(Box coordinate transitions)
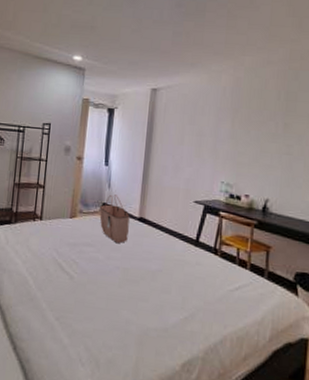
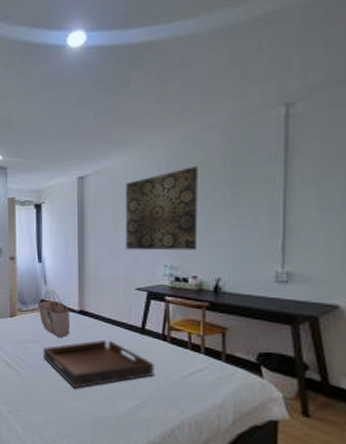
serving tray: none [99,249,204,298] -> present [44,340,154,389]
wall art: none [188,95,257,171] -> present [125,166,198,251]

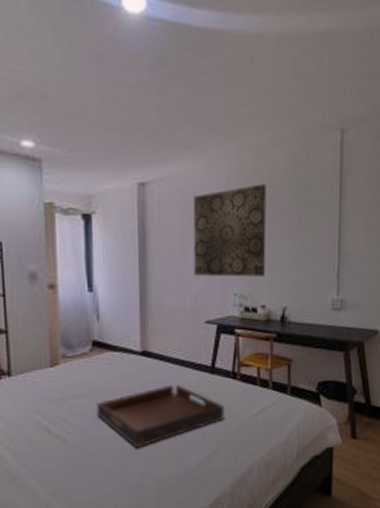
tote bag: present [37,290,70,337] -> none [88,327,130,387]

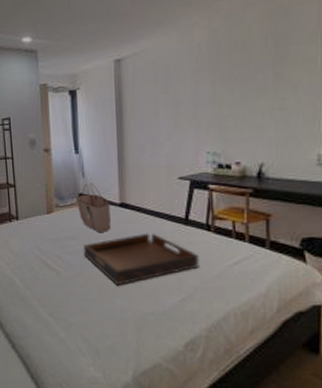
tote bag: none [88,327,130,387] -> present [76,183,111,232]
wall art: present [192,184,266,277] -> none [164,46,240,137]

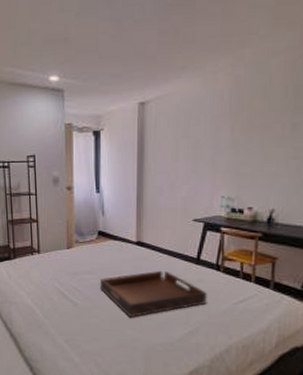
tote bag: present [76,183,111,232] -> none [95,221,127,268]

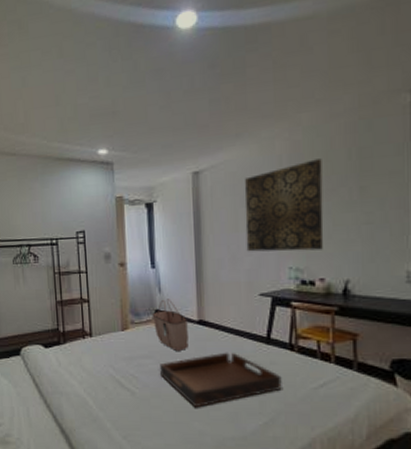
tote bag: none [95,221,127,268] -> present [152,299,189,351]
wall art: none [184,94,260,182] -> present [244,158,324,252]

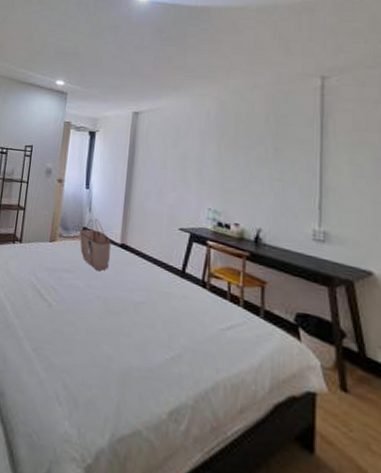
serving tray: present [160,352,282,408] -> none [79,278,192,331]
wall art: present [244,158,324,252] -> none [172,118,244,198]

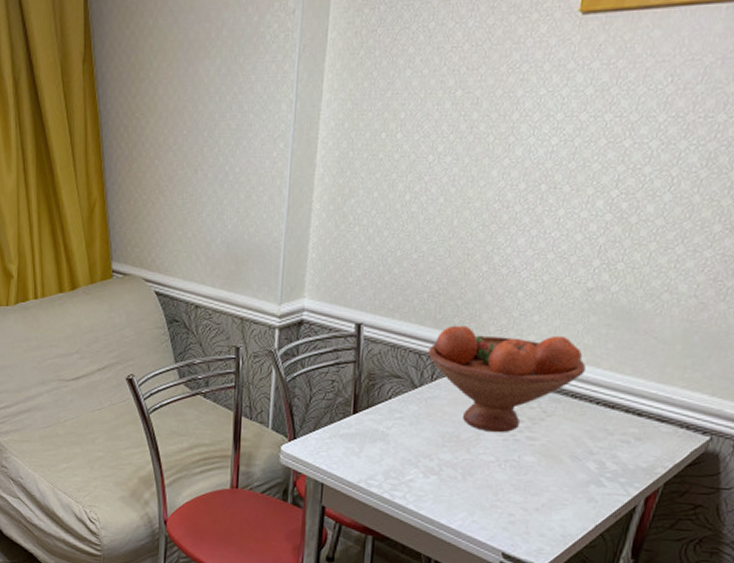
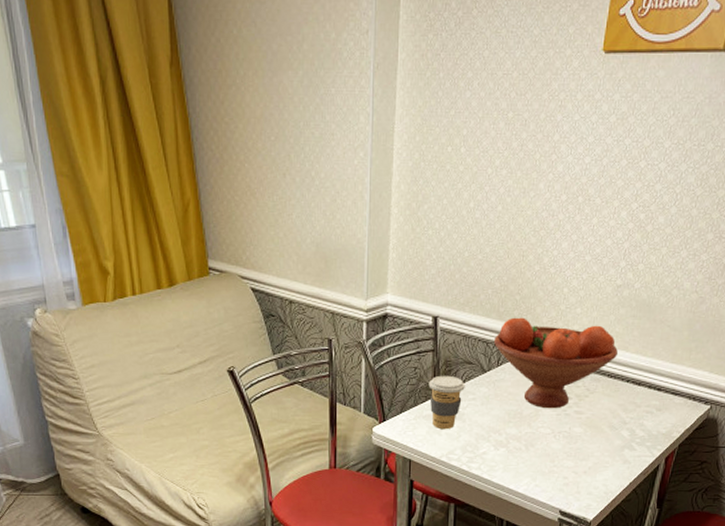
coffee cup: none [347,390,391,452] -> present [428,375,465,430]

**What the task requires**
Transcribe every line from the one with "tote bag: present [76,183,111,232]" to the last line of the records above, exactly, excluding pictures.

**Written solution**
tote bag: present [76,183,111,232] -> none [95,221,127,268]

tote bag: none [95,221,127,268] -> present [152,299,189,351]
wall art: none [184,94,260,182] -> present [244,158,324,252]

serving tray: present [160,352,282,408] -> none [79,278,192,331]
wall art: present [244,158,324,252] -> none [172,118,244,198]

coffee cup: none [347,390,391,452] -> present [428,375,465,430]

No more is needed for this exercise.